START Supplied records

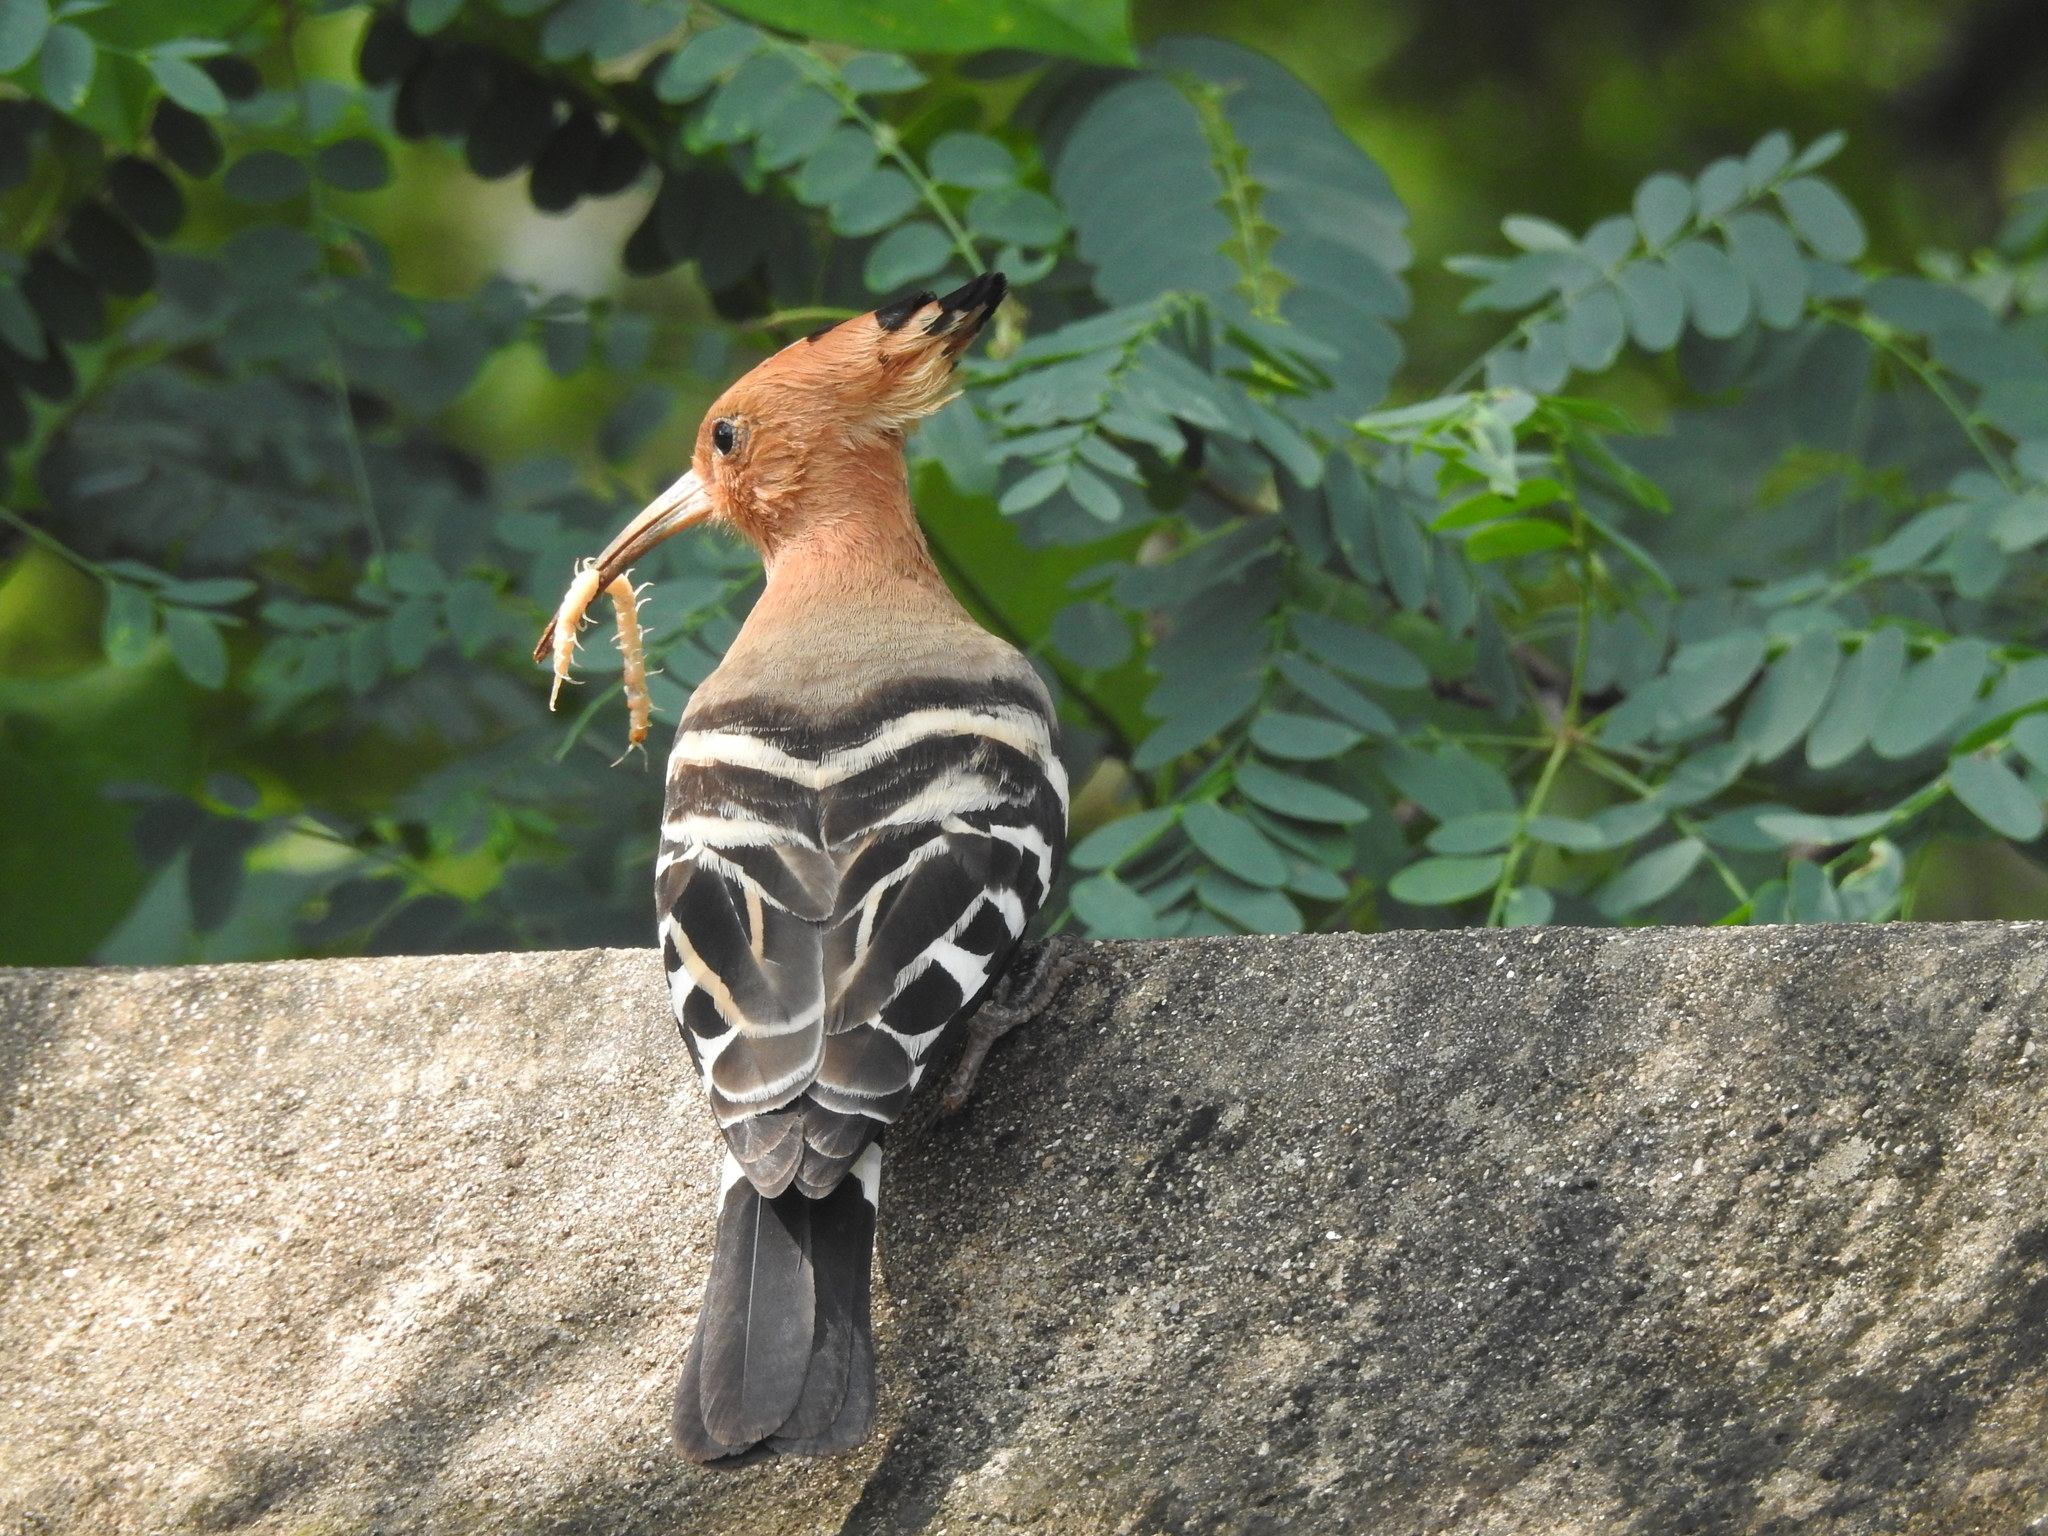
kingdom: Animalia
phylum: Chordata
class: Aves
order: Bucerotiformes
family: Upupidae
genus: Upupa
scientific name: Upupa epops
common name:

END Supplied records
START Supplied records

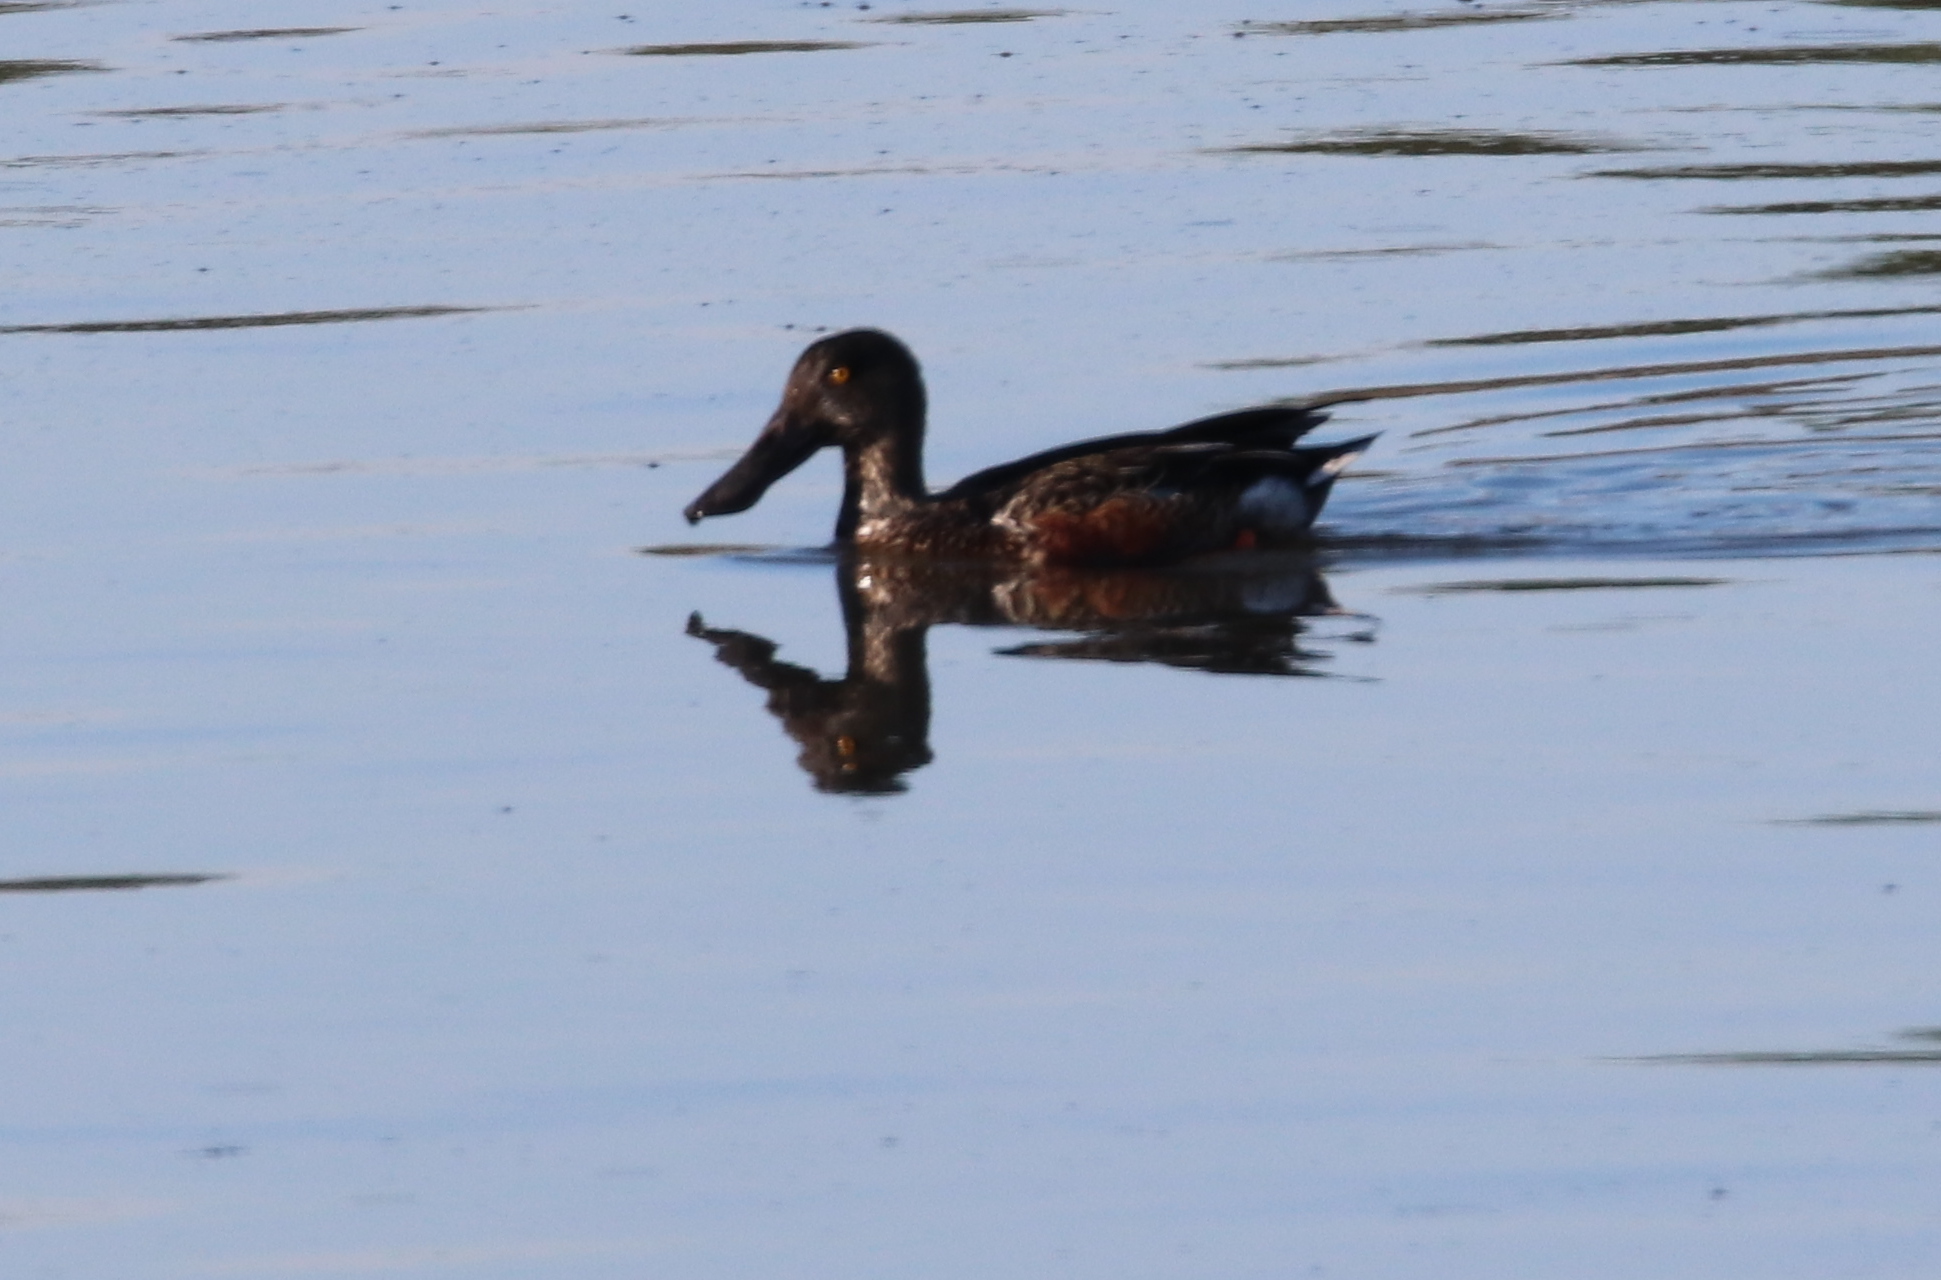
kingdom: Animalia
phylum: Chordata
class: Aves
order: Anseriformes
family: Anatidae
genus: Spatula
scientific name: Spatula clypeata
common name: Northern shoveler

END Supplied records

Direction:
Pull out each line in the records that contains the string "name". Case matters.

Result for this exercise:
scientific name: Upupa epops
common name:
scientific name: Spatula clypeata
common name: Northern shoveler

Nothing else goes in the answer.